Summary: Energy storage is the enabling technology for renewable energy, such as wind and solar, and particularly for the next generation of...
Summary: Energy storage is the enabling technology for renewable energy, such as wind and solar, and particularly for the next generation of hybrid electric vehicles, the plug-in hybrid electric vehicle (PHEV). If long-lived, low cost and safe batteries are to be developed, the materials limitations must be overcome. Intercalation is the predominant reaction mechanism in rechargeable batteries in use today. Intercalation processes, unlike conversion reactions, allow for fast ionic motion both on both lithium insertion and lithium removal. Moreover the structural maintenance during reaction permits essentially unlimited cycling of the material. Intercalation can occur within a single phase as originally demonstrated in titanium disulfide, or with the formation of a second phase, as demonstrated most recently in the vanadyl phosphates. Although two-phase reactions were thought to be rate-limiting, such is not necessarily the case with the phosphate finding extensive use in hybrid electric buses. This presentation will discuss the present status of materials, both bulk and nano, for the next generation of batteries, with an emphasis on the cathodes for lithium-ion batteries both high rate and high capacity. The status of “high-energy” systems such as Li/air and Li/S will also be described.
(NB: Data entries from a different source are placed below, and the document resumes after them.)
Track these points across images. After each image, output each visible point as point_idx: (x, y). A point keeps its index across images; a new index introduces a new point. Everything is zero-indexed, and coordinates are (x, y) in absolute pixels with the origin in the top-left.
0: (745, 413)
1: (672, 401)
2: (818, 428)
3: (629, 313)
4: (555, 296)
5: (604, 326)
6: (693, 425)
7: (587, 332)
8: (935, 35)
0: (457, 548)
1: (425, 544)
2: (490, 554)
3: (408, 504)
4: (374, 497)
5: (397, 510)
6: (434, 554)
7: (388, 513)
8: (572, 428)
M. Stanley Whittingham, Ph.D. Stan Whittingham is a professor of chemistry and of materials science and director of the Materials Science Program and Institute for Materials Research at the State University of New York at Binghamton. He received his BA and D Phil degrees in chemistry from Oxford University. In 1968, he joined the Materials Science Department at Stanford University as a postdoctoral research associate to study fast-ion transport in solids and in 1971 won the Young Author Award of the Electrochemical Society for his work on the solid electrolyte beta-alumina. In 1972, he joined Exxon Research and Engineering Company to initiate a program in alternative energy production and storage. He discovered there the role of intercalation in battery reactions, which resulted in the first commercial lithium rechargeable batteries. After 16 years in industry, he joined the Binghamton campus of the State University of New York as a professor of chemistry to initiate an academic program in materials chemistry. His recent work focuses on the synthesis and characterization of novel microporous and nano-oxides and phosphates for possible electrochemical and sensor applications. He was principal editor of the Journal Solid State Ionics for 20 years. He won the Battery Research Award of the Electrochemical Society in 2002, and was elected a Fellow of the Electrochemical Society in 2004. In addition he was awarded a JSPS Fellowship in the Physics Department of the University of Tokyo. In 2007, he co-chaired the battery section of the US DOE Workshop on Energy Storage, and presented its recommendations at the National Meetings of the American Chemical Society and the Materials Research Society as well as in the April 2008 issue of the Materials Research Society Bulletin. The last is now a text book with Cambridge University Press. In 2010 he received the NERM award of the American Chemical Society for his contributions to chemistry, and in 2012 he received the Yeager Award of the International Battery Association for his lifetime contributions to battery research. He is presently Director of the Northeastern Center for Chemical Energy Storage, a DOE Energy Frontier Research Center, based at Stony Brook University.